Instruction:
Find the word "Timestep" in the listing below, then return every line it appears in.

Supplied material:
=== Section Start ===
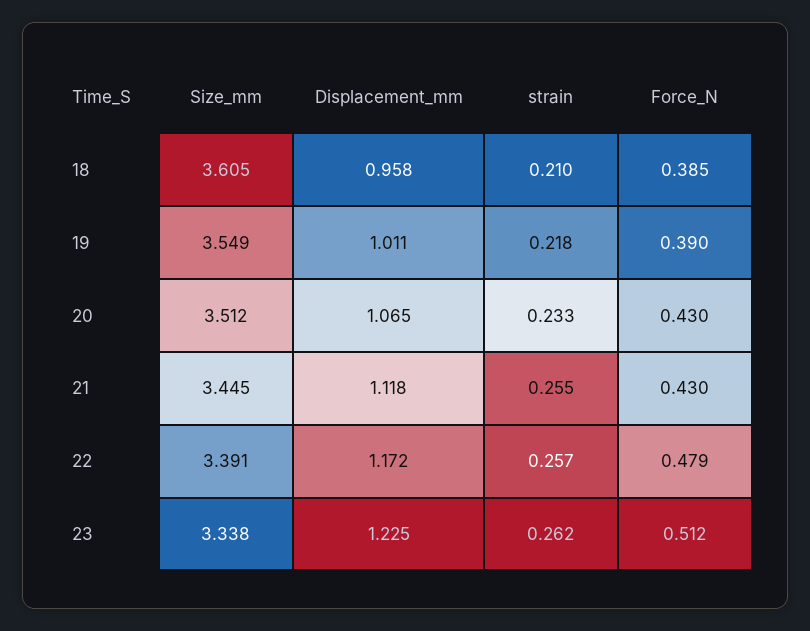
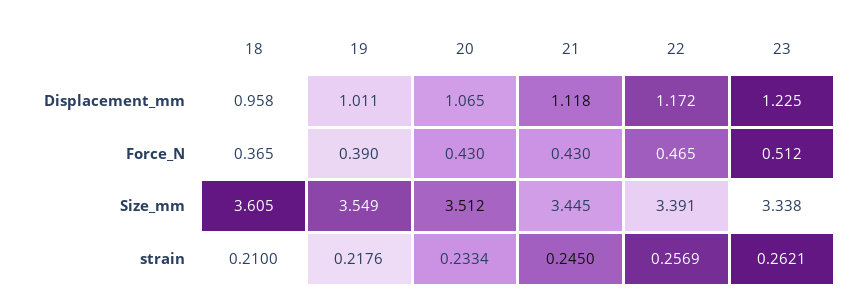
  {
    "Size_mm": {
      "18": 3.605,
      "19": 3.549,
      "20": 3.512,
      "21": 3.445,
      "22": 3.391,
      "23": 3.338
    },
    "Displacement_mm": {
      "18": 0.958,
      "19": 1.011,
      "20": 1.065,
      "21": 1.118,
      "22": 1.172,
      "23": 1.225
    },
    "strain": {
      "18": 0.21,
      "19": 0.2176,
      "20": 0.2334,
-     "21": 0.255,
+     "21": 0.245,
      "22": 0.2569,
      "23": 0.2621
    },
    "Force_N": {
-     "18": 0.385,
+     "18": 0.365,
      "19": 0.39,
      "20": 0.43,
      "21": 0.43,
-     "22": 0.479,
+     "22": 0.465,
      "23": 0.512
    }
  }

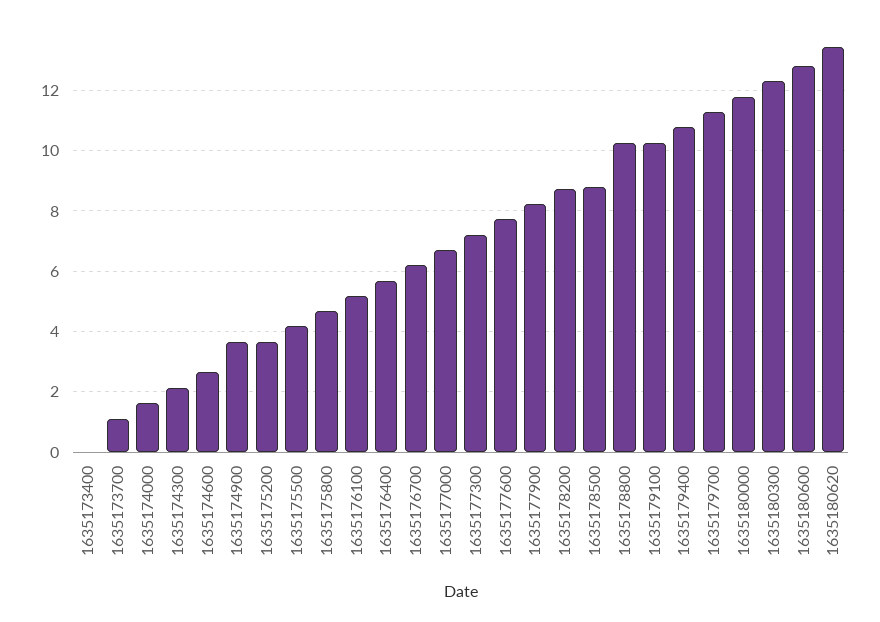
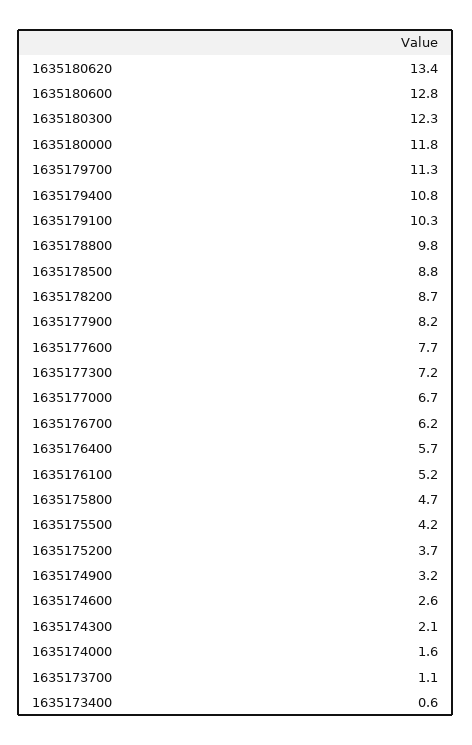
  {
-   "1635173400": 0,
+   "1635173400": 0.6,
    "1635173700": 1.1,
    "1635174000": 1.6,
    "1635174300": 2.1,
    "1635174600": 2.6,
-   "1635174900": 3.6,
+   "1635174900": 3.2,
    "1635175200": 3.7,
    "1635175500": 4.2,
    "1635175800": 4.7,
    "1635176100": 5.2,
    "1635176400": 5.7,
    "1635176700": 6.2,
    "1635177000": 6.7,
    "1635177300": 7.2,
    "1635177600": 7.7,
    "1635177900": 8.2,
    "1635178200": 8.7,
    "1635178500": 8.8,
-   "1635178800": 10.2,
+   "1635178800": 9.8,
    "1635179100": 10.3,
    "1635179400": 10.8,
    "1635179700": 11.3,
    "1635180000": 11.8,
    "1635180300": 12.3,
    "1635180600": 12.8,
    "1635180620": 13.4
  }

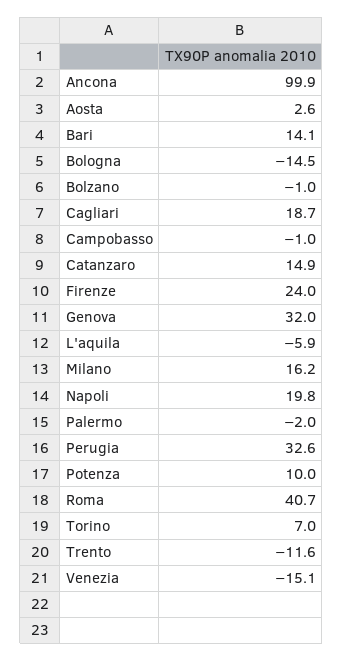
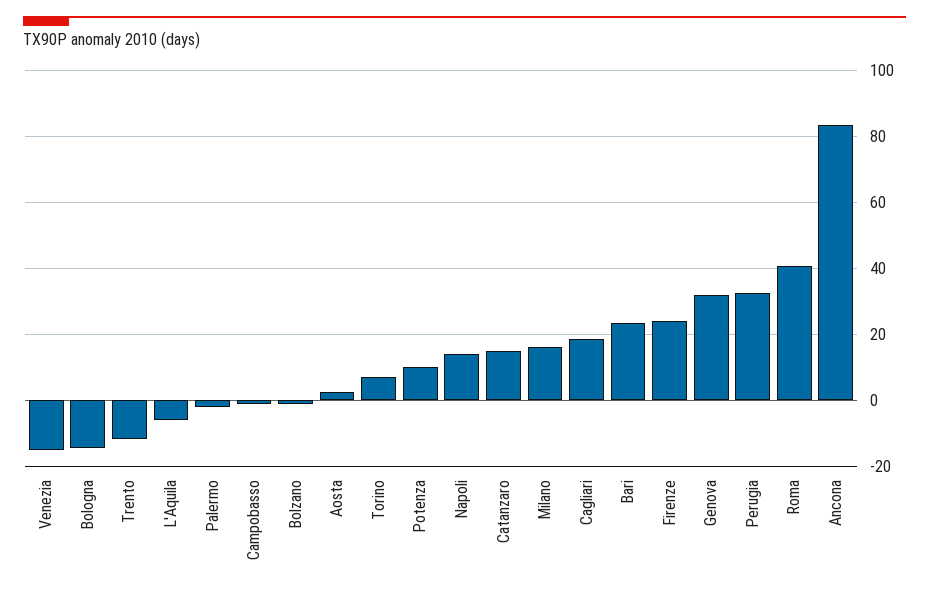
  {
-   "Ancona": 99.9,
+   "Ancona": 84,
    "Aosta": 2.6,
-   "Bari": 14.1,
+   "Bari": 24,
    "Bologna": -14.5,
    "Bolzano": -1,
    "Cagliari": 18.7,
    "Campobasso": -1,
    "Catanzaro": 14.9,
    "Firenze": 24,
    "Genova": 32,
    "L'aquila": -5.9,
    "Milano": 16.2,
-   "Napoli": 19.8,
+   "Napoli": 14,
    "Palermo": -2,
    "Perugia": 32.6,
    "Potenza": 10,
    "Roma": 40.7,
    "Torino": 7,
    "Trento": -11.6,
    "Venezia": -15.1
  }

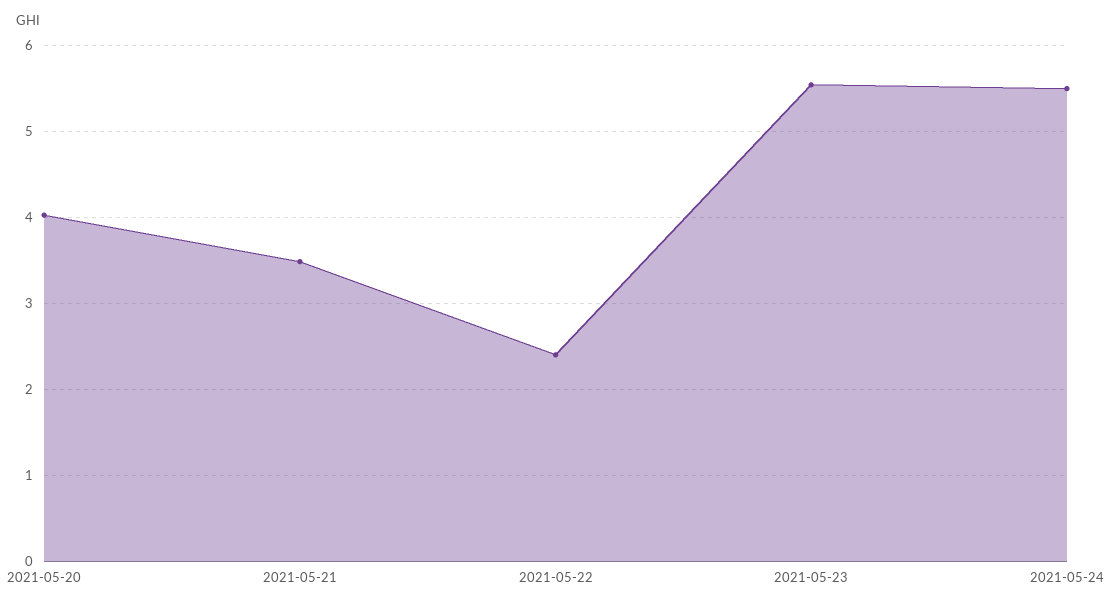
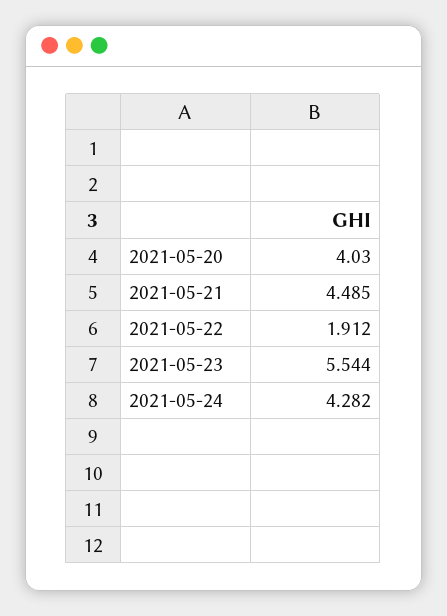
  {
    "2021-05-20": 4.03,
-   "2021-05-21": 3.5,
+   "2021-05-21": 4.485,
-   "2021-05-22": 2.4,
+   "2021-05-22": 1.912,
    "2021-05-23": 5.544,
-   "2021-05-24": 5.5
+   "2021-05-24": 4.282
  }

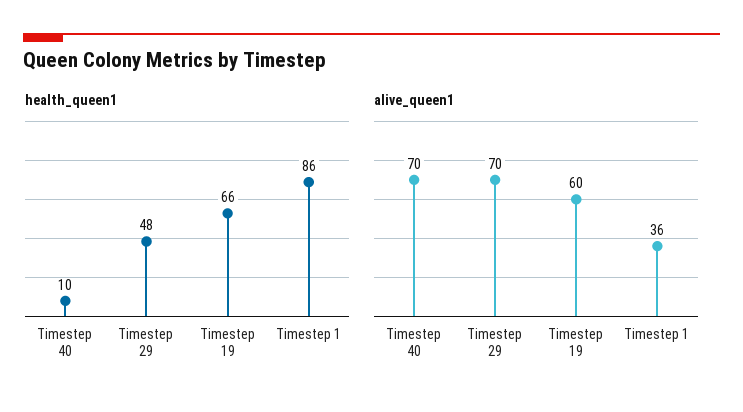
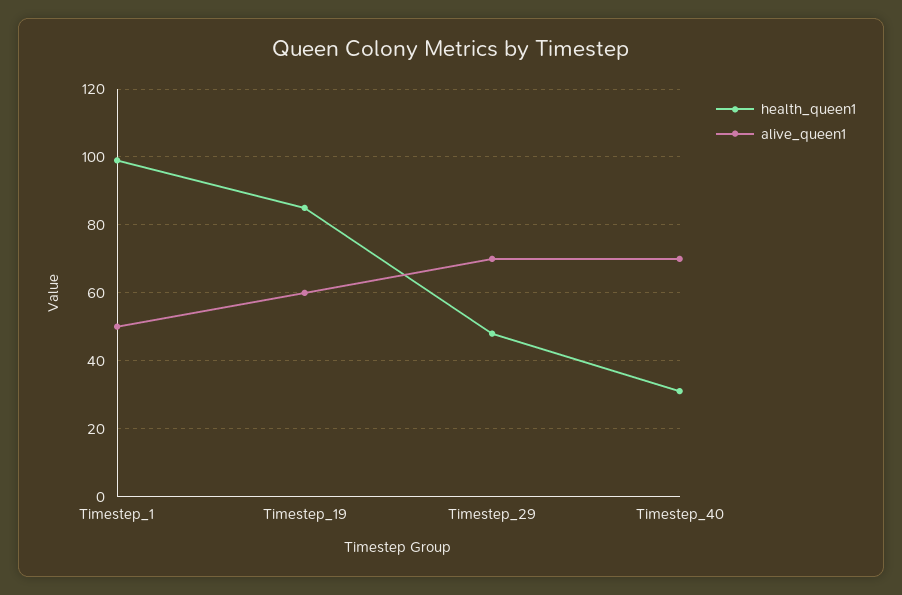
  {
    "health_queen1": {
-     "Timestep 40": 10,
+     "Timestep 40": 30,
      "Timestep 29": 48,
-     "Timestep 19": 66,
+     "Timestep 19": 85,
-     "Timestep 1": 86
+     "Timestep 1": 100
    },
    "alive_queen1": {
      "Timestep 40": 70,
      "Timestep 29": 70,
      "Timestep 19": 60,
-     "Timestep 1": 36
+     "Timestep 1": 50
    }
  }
=== Section End ===
Task result:
-     "Timestep 40": 10,
+     "Timestep 40": 30,
      "Timestep 29": 48,
-     "Timestep 19": 66,
+     "Timestep 19": 85,
-     "Timestep 1": 86
+     "Timestep 1": 100
      "Timestep 40": 70,
      "Timestep 29": 70,
      "Timestep 19": 60,
-     "Timestep 1": 36
+     "Timestep 1": 50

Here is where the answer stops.